Call Yoga North at 722-9642 to register.

*Price includes Saturday meals,
yoga classes in postures and philosophy
and the use of Camp Amnicon facilities.

Makes an excellent holiday treat for 
yourself or a loved one.

Camp Amnicon: Located on 700 acres of the south shore of Lake Superior, along the Amnicon River. Enjoy the community space with a large fireplace, windows overlooking the river and forest, nature trails, and sauna. There will be opportunities for both community and solitude.

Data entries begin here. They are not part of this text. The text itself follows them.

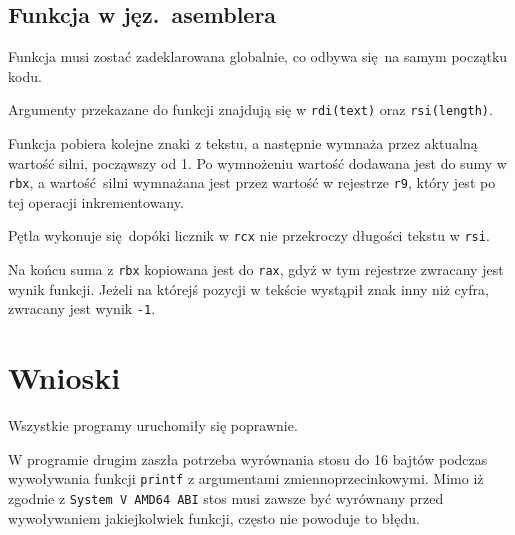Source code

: \documentclass[polish, 11pt]{article}
\begin{document}
	\subsection{Funkcja w jęz.\ asemblera}
		\begin{minipage}{.5\textwidth}
			Funkcja musi zostać zadeklarowana globalnie, co odbywa się na samym początku kodu.

			Argumenty przekazane do funkcji znajdują się w \verb|rdi(text)| oraz \verb|rsi(length)|.
			
			Funkcja pobiera kolejne znaki z tekstu, a następnie wymnaża przez aktualną wartość silni, począwszy od 1.
			Po wymnożeniu wartość dodawana jest do sumy w \verb|rbx|,
			a wartość silni wymnażana jest przez wartość w rejestrze \verb|r9|, który jest po tej operacji inkrementowany.

			Pętla wykonuje się dopóki licznik w \verb|rcx| nie przekroczy długości tekstu w \verb|rsi|.

			Na końcu suma z \verb|rbx| kopiowana jest do \verb|rax|, gdyż w tym rejestrze zwracany jest wynik funkcji.
			Jeżeli na którejś pozycji w tekście wystąpił znak inny niż cyfra, zwracany jest wynik \verb|-1|.
			
			\section{Wnioski}
				Wszystkie programy uruchomiły się poprawnie.
			
				W programie drugim zaszła potrzeba wyrównania stosu do 16 bajtów podczas wywoływania funkcji \verb|printf| z argumentami zmiennoprzecinkowymi.
				Mimo iż zgodnie z \verb|System V AMD64 ABI| stos musi zawsze być wyrównany przed wywoływaniem jakiejkolwiek funkcji, często nie powoduje to błędu.
		\end{minipage}%
		\hspace{1cm}
		\begin{minipage}{.5\textwidth}
			
		\end{minipage}
\end{document}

Sign up online or, for more details visit Yoga North, or call the office at 218-722-9642. Looking forward to seeing you there. Namaste. ~ Sara & Molly

Friday, December 4, 2009

Susi's Newsletter

I just received Susi Hately Aldous' newsletter. She was talking about doing less, instead of more; of relaxing into a pose instead of pushing into a pose; of letting go of the "no pain, no gain" attitude. I can't agree more. When it comes to Restorative and Yin you cannot push yourself to relax more. There is no competition to see who can be the most relaxed. There is just you, your breath, and your body, settling in and softening.

Here's Susi's rules:
1. Relax into your movement. If you think about relaxing as a segue to movement, you will automatically "let go." As you continue to move with relaxation, your strength will improve. Remember, tight muscles are weak muscles, so as tight muscles relax, they will become stronger.

2. Breathe easily. Notice if there is any tension when you use breathing techniques like Ujjayi. If there is tension, back off in order to find the ease. Remember, you want to use your breath to breathe, not to stabilize.

3. If you feel strain or ache, ease out to a position of strain-free or ache-free. Feel for the emerging non-pain sensations.  (If you have pain or strain constantly through your day, then be sure that your pain symptoms don't increase with your practice).

4. Don't believe that your "bad back" or "bad knee" will be "bad" forever. I have seen so many people increase their range of motion, strength, and stability while at the same time reduce or eliminate their aches, strains, or pain.

5. Remember, relaxing is not doing nothing.  As Indira Gandhi said, "You must learn to be still in the midst of activity and to be vibrantly alive in repose". It may be helpful to consider relaxation in movement as relaxed resilience. This will help you cultivate greater strength.

6. Instead of saying to yourself, "Ooooh, a little further," say, "Relax just a little more."

Thanks for the great tips Susi. Aren't these lovely rules to live by? Relax and settle in.